(WHAT YOU WILL DO) Rewrite the lines below with every "chart" swapped for "graph" and nothing else altered. Leave the pictures out of your version.

Dataset entries

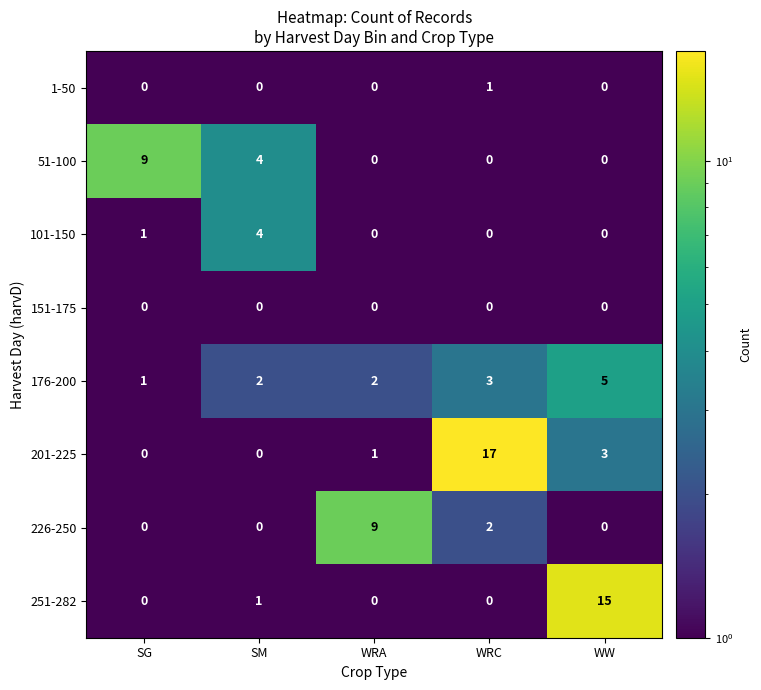

True or false: 1-50 has a value of 0 at SM.

True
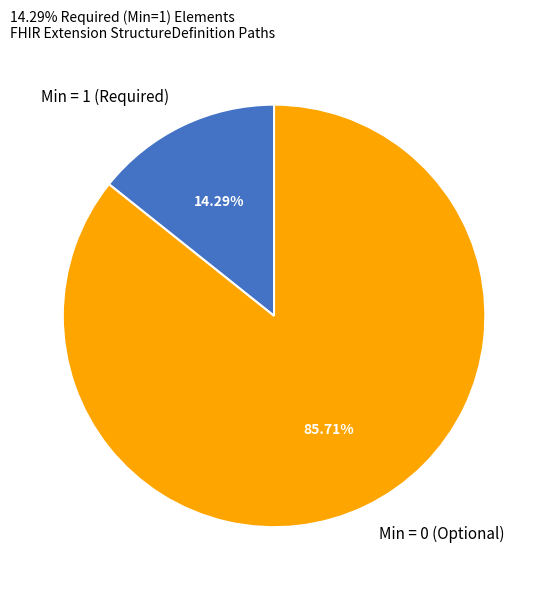

How many segments does this pie chart have?

2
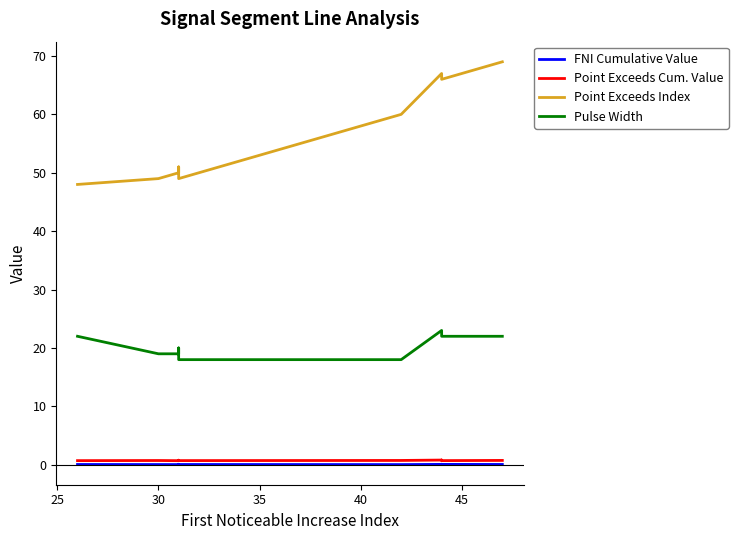

How many data points does each series have?

10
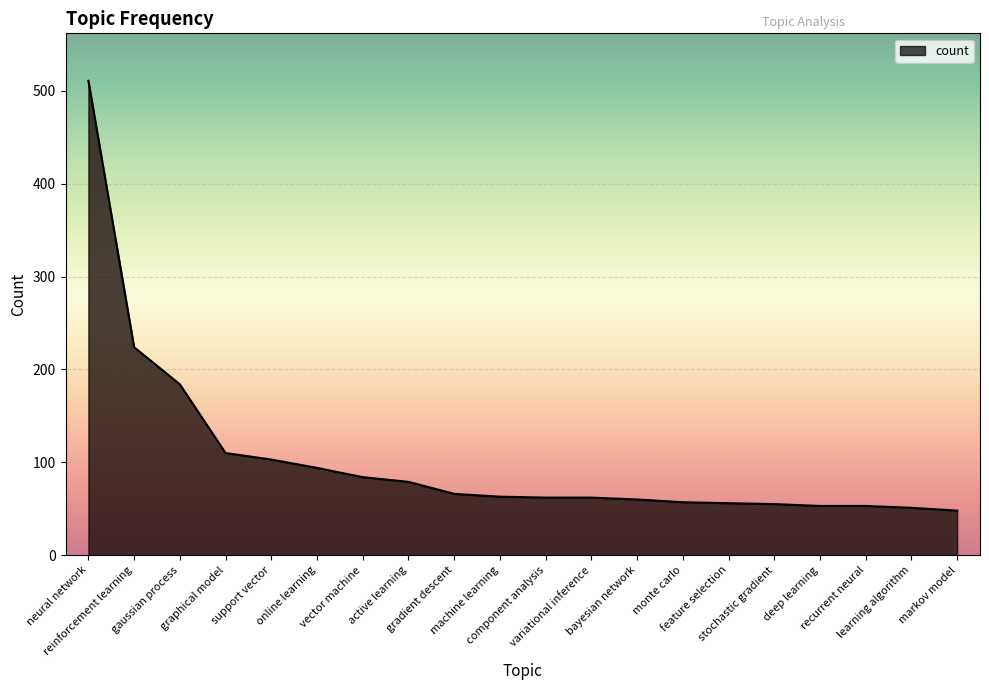

What is the minimum value shown in the chart?

48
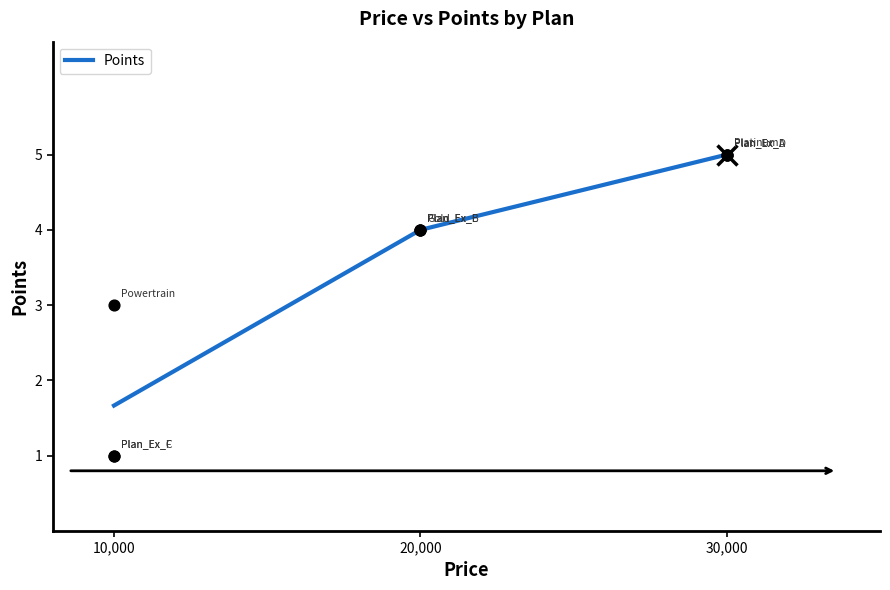

Between 10000 and 20000, which is larger?

20000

(RESPONSE AREA)
True or false: 1-50 has a value of 0 at SM.

True

How many segments does this pie graph have?

2

How many data points does each series have?

10

What is the minimum value shown in the graph?

48

Between 10000 and 20000, which is larger?

20000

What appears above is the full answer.